First, you will need to clone the existing repository for the course.
cd /Path/to/Repositories/folder
Then clone the repository https://github.com/VandyAstroML/Vanderbilt_Computational_Bootcamp
git clone https://github.com/VandyAstroML/Vanderbilt_Computational_Bootcamp
And now pull all the changes to the repository
git pull
Now, whenever you do "git pull
" from inside that directory, you'll have the updated version of the repository and notebooks.
bash is a command-line interpreter or shell that instructs the operating system to carry out commands on a line-by-line basis, or when written together as scripts and is run in a terminal. bash is a Unix-based shell that we will be focusing on, but there are others out there (such as tcsh). If you're not sure what shell you're using, running the commands 'echo \$0' or 'ps -p \$\$' will *usually* tell you. In bash, "\$" denotes at the start of a string denotes a variable.
pwd
- Returns the pathway that you are currently in (i.e. how to get to your current directory)
cd [path]
- Change the path you are in
ls
- list all files in the current location
locate [file]
- find file with a particular name
cp [file1] [file2]
- Copy a file to another place (original file remains)
mv [file1] [file2]
- Move a file to another place (original file is gone)
mkdir [name]
- Create a new directory
rm [file1]
- Remove a file **WARNING: Using this incorrectly, you can delete EVERYTHING**
rmdir [directory]
- Remove a directory. This one will only delete __empty__ directories, so it's not that useful after all
man [command]
- Opens the manual page for a file for full usage instructions and all options available. You can also use '[command] --help' for most standard commands to see how to use them
echo [string/variable]
- prints the string or variable to the terminal
head [file]
- prints the first 10 lines of the file to screen
tail [file]
- prints the last 10 lines of the file to screen
cat [file]
- prints out the content of [file] to the screen.
Not sure how to use something still? Or if it does what you want it to? Google usually helps (and will usually bring you to a mostly useful answer at stackoverflow)

What you will do:
1. In the command-line notes above, which commands have a description that begins with the word "prints"?
2. Write the next part of the command-line notes above, following on from their closing line.

(Dataset entries)
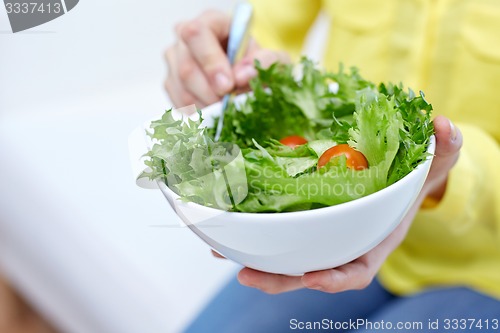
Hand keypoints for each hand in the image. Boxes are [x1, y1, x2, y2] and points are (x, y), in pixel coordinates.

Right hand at [164, 10, 289, 107]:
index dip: (210, 62)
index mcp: (210, 22)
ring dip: (206, 106)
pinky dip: (199, 114)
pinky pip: (179, 104)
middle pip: (186, 68)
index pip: (196, 34)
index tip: (228, 85)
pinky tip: (216, 112)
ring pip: (182, 90)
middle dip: (210, 92)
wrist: (251, 78)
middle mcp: (185, 39)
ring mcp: (175, 62)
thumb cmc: (259, 63)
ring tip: (227, 109)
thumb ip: (265, 62)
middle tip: (229, 105)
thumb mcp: (274, 59)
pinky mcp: (172, 84)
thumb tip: (242, 76)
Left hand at [236, 116, 462, 293]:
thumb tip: (444, 127)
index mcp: (372, 241)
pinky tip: (223, 226)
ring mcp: (320, 236)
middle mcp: (342, 244)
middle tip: (247, 274)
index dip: (336, 278)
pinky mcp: (303, 222)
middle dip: (279, 278)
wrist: (394, 178)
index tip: (314, 277)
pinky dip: (251, 233)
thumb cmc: (410, 179)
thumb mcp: (429, 165)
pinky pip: (276, 233)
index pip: (356, 270)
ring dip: (255, 258)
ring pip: (286, 257)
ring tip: (221, 250)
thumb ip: (440, 151)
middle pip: (310, 271)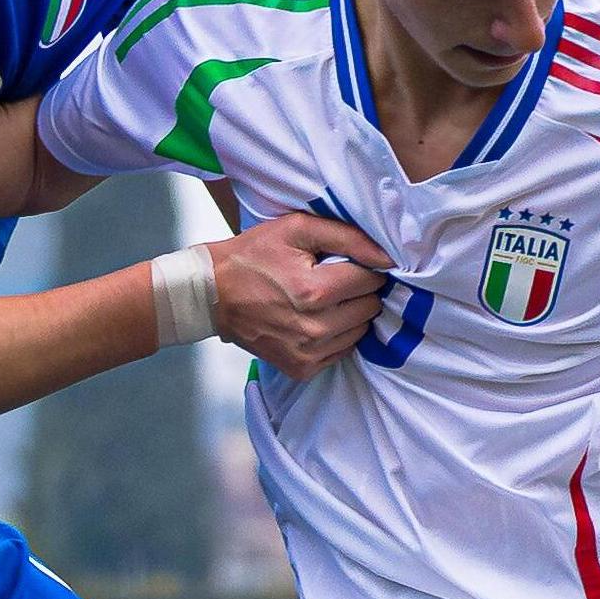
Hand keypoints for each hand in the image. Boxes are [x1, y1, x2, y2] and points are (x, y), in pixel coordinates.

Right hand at [208, 214, 391, 376]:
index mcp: (313, 290)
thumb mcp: (296, 229)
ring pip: (360, 332)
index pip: (370, 279)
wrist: (212, 295)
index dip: (363, 266)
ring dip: (349, 314)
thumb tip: (387, 257)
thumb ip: (347, 237)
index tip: (345, 263)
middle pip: (369, 308)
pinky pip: (342, 352)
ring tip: (322, 301)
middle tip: (331, 281)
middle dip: (358, 291)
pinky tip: (315, 320)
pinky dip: (335, 336)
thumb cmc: (253, 256)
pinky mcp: (301, 369)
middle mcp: (314, 327)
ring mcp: (307, 353)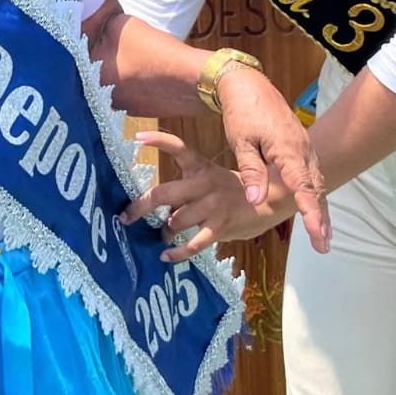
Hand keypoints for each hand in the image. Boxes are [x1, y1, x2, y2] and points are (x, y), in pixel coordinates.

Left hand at [121, 132, 275, 260]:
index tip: (137, 138)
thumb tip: (159, 206)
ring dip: (164, 232)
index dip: (158, 141)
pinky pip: (192, 244)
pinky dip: (177, 253)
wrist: (269, 199)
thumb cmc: (231, 191)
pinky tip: (166, 256)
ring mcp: (211, 206)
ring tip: (163, 236)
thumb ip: (187, 188)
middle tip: (126, 217)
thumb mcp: (210, 178)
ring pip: (174, 222)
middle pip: (163, 193)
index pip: (178, 148)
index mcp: (200, 167)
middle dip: (140, 207)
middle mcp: (203, 184)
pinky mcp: (220, 227)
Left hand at [216, 67, 330, 253]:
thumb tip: (256, 200)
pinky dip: (314, 194)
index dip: (310, 212)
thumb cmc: (243, 112)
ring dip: (319, 208)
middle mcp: (302, 150)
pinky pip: (311, 174)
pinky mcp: (301, 147)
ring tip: (322, 236)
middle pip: (316, 188)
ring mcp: (304, 148)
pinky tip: (313, 208)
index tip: (317, 234)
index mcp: (288, 149)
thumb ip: (251, 171)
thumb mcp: (241, 141)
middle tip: (323, 245)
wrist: (248, 84)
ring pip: (316, 182)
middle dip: (320, 217)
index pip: (302, 187)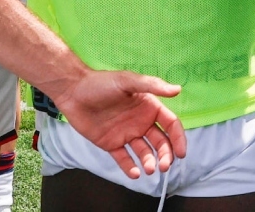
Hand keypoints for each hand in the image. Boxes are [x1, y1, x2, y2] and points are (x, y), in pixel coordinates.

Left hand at [52, 69, 185, 180]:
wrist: (73, 92)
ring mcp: (127, 134)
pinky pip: (124, 159)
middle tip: (164, 166)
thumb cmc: (101, 83)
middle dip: (165, 155)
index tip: (181, 153)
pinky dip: (130, 167)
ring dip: (150, 162)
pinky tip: (135, 173)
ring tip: (148, 169)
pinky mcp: (111, 144)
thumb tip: (178, 90)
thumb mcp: (127, 80)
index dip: (178, 138)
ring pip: (145, 152)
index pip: (170, 124)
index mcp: (149, 107)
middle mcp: (141, 122)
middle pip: (160, 142)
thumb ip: (152, 86)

Results of the tasks:
1. echo [string/variable], head [file], tail [file], cat [file]

2.
When you try to run an executable, the path variable is a list of locations where it will check to find the file to run. This allows you to download or write new programs/scripts and be able to call them anywhere without having to always include the full path to the file. For example, this typically includes locations like /usr/bin.
To check what is in the path, you can run 'echo \$PATH' and see a list of the directories that will be checked. You can add new directories to the list of stored paths by opening .profile in a text editor, and adding a line like this:
PATH=$PATH:newdirectorypath
After adding this, every time you start a terminal, this location will be part of the directories that will be checked for executibles.
An example for this is Ananconda. It appends the Anaconda directory to your '~/.bashrc' file.
Aliases are ways to call a set of commands that you use frequently with a short nickname. In Linux systems, these are often stored in the .bashrc file (a file that contains the settings for when you run a bash terminal) or in .profile (a file that contains settings for running shell scripts). For Macs, these are stored in .bash_profile (again, contains settings for running shell scripts, but will not be seen by shells other than bash). We can talk about them later, but useful to know they're an available tool.
~/.bashrc
fileNormally, you add aliases like e.g.
alias somename=' cd /useful/directory/for/research'
and then you can use "somename" to access to that directory.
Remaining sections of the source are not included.